Tag Archives: hacking

Monolithic repositories versus project repositories

Recently, Hacker News got ahold of Gregory Szorc’s article on monolithic repositories, and even Wired is weighing in on how big codebases should be organized. While the discussion is interesting, it seems to focus on two extremes: on the one hand, putting all of a company’s code into a single monolithic repository, and, on the other hand, breaking a big company’s code code up into many, many small repositories. Both extremes are too simplistic. The better approach is to align repository boundaries with the software’s build, deployment, and versioning boundaries. What does this mean exactly? Perhaps it is best illustrated with some examples:

You have a small app that knows how to deploy itself, and you rarely, if ever, need to deploy anything other than the current version of it. Keep the deployment scripts in the same repository as the app.
You have a few existing APIs written in the same language and built using similar libraries. You’re about to build a replacement for one of those APIs in a different, high-performance language, which will use a different storage backend. Not only will the build and deployment steps for this new code be different, but you will want to deploy new versions of both the new and old app independently. Here you have build, deployment and versioning boundaries, so it’s natural to use a different repository for the new code. Since it’s a different language, the new code won’t be relying on any existing code, so there’s no temptation to copy and paste code into the new project.

AVAILABLE DATA ->
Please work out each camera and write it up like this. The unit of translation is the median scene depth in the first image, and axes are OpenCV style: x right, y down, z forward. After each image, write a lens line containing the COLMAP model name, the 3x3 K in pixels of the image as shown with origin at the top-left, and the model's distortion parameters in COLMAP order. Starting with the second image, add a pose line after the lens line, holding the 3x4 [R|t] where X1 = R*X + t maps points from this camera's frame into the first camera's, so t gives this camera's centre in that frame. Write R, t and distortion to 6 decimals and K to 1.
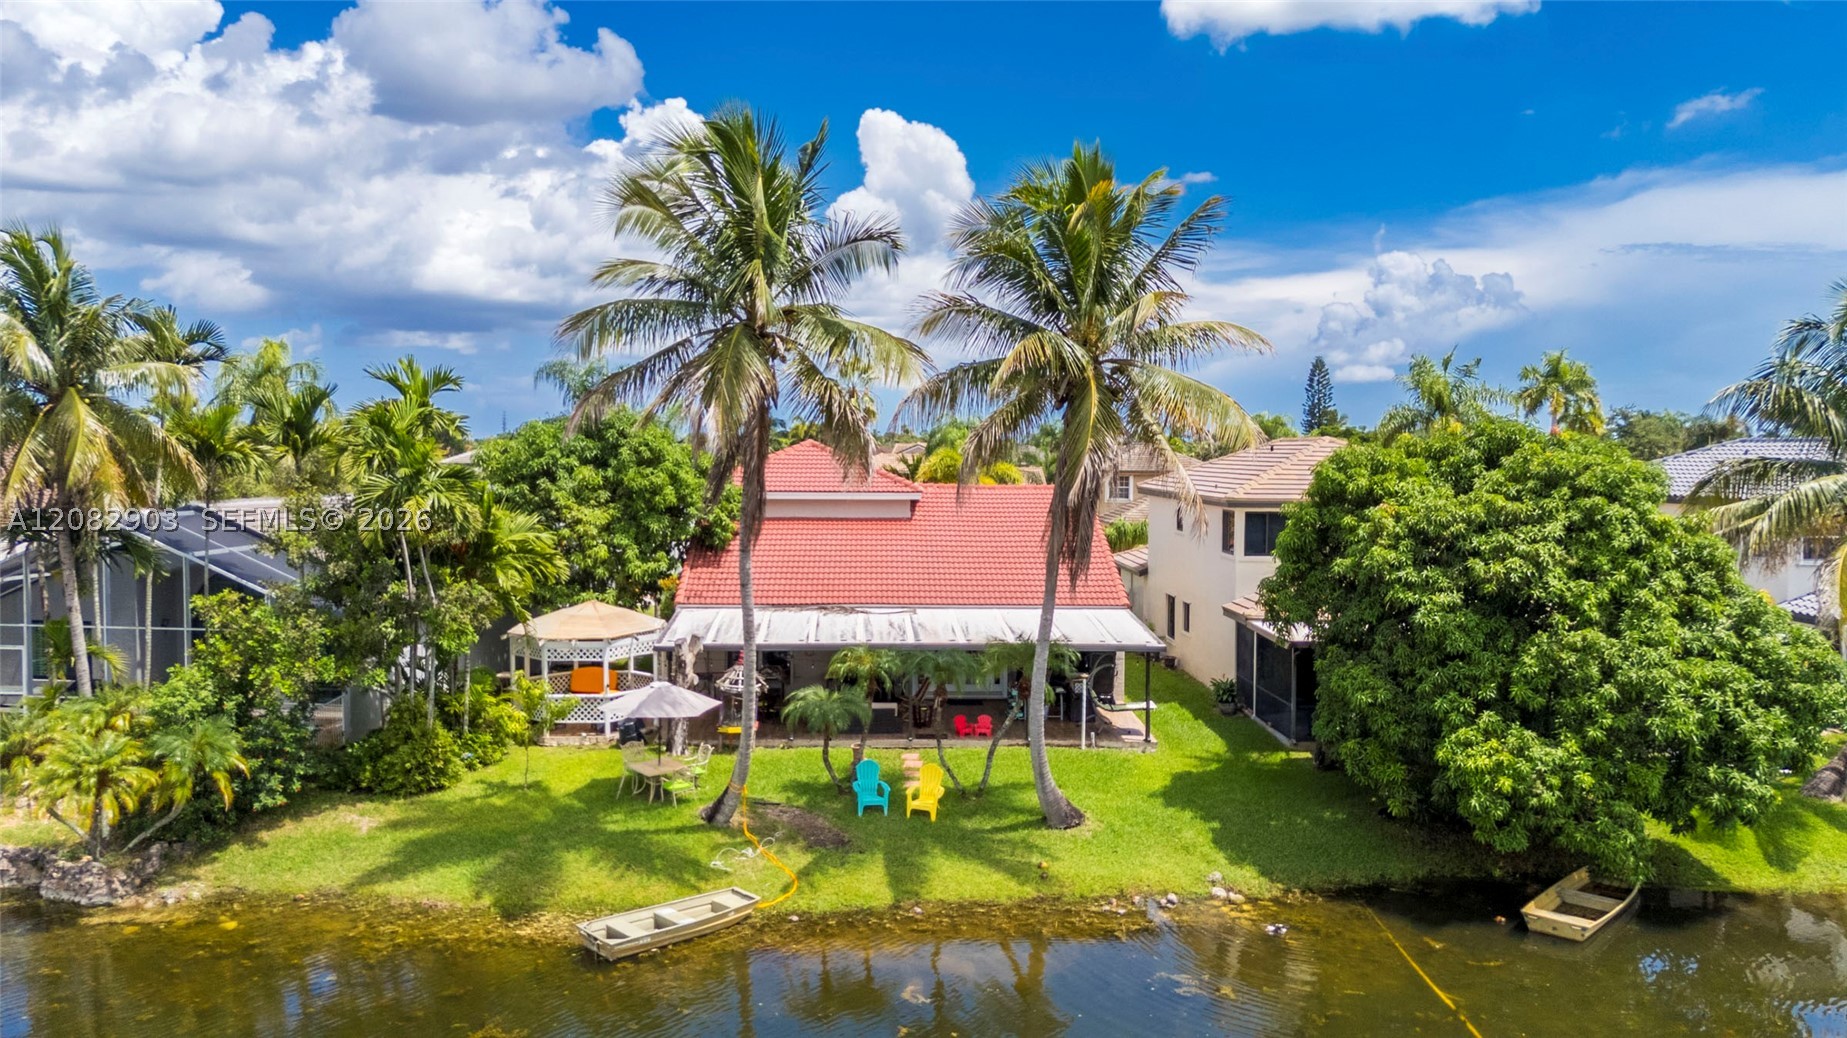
lens RADIAL K [[1396.3, 0, 947.7], [0, 1396.3, 513.1], [0, 0, 1]] dist [0.060004, -0.012855]
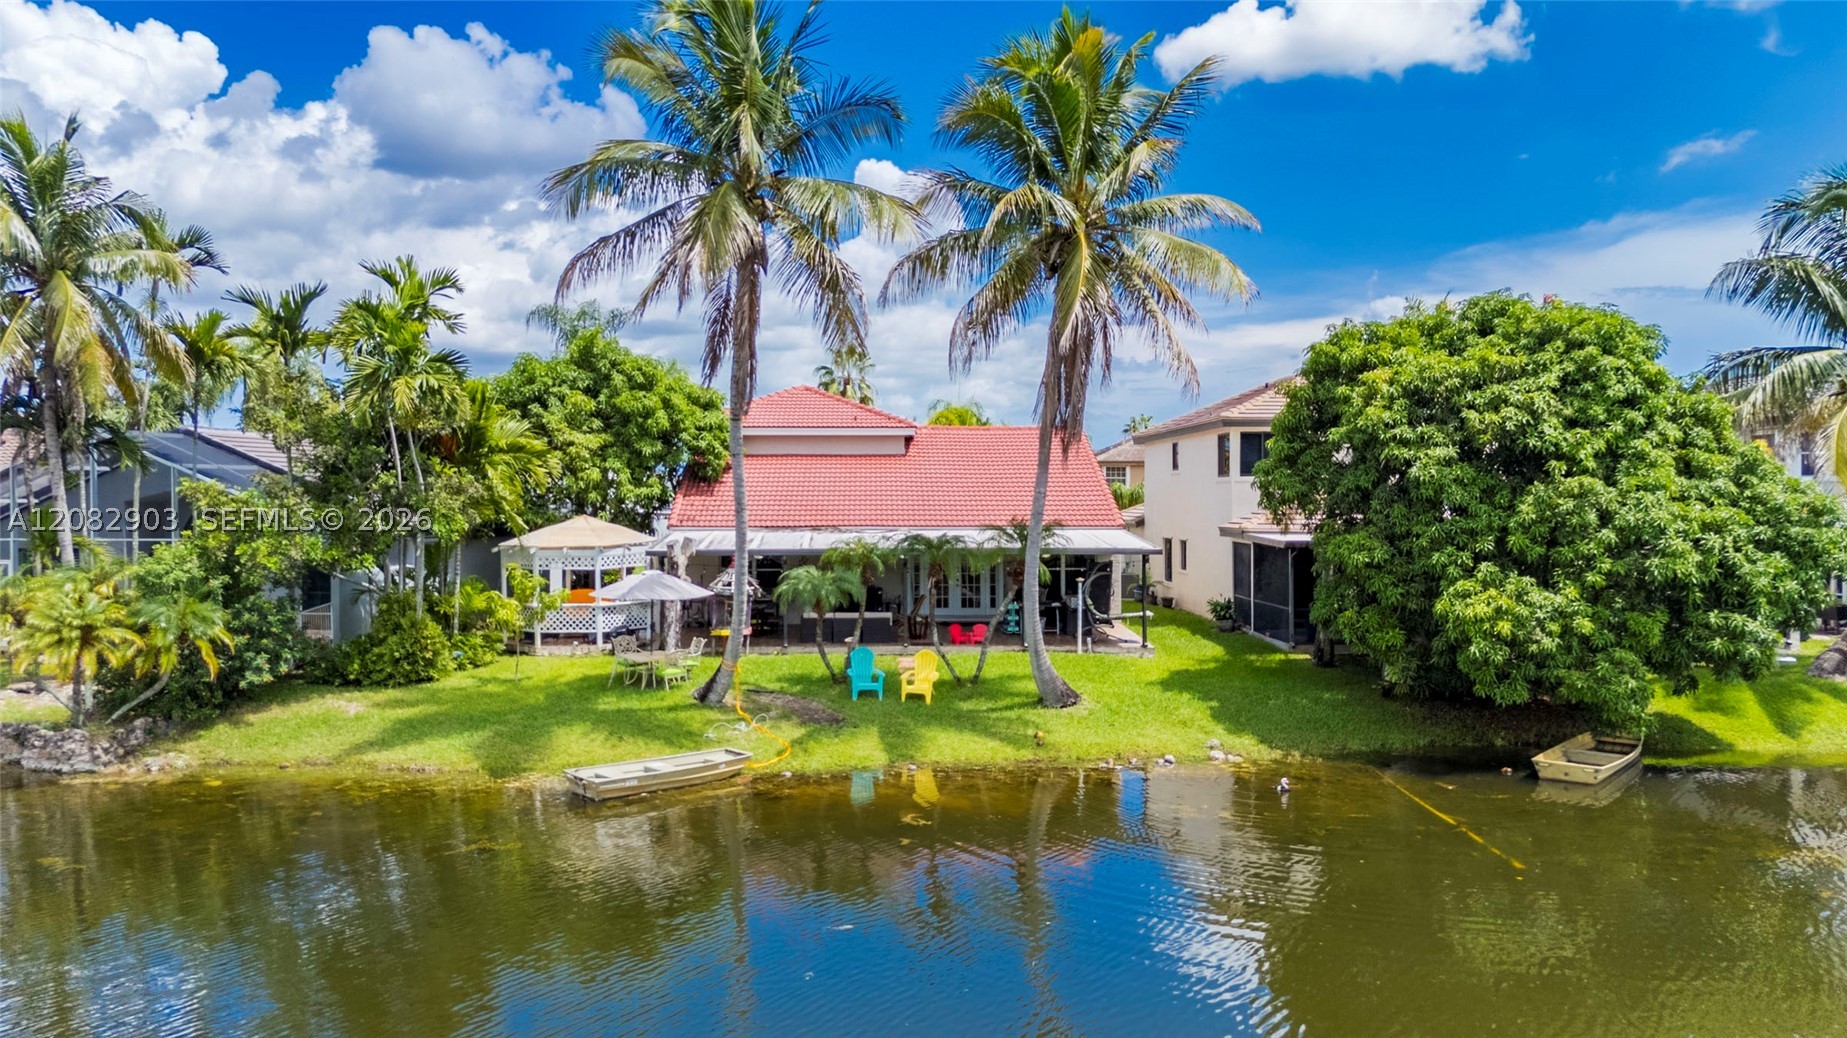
lens RADIAL K [[1396.3, 0, 948.5], [0, 1396.3, 511.4], [0, 0, 1]] dist [0.060004, -0.012855]
pose [[0.999951, -0.009798, 0.001293, 0.004145], [0.009839, 0.999289, -0.036391, 0.123861], [-0.000936, 0.036402, 0.999337, 0.008511]]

PROBLEM STATEMENT -> Transcribe the passage of the repository article starting at "You have a small" and ending at "as the app.". The listing has no connection to the repository article.

SOLVED EXERCISE ->
You have a small app that knows how to deploy itself, and you rarely, if ever, need to deploy anything other than the current version of it. Keep the deployment scripts in the same repository as the app.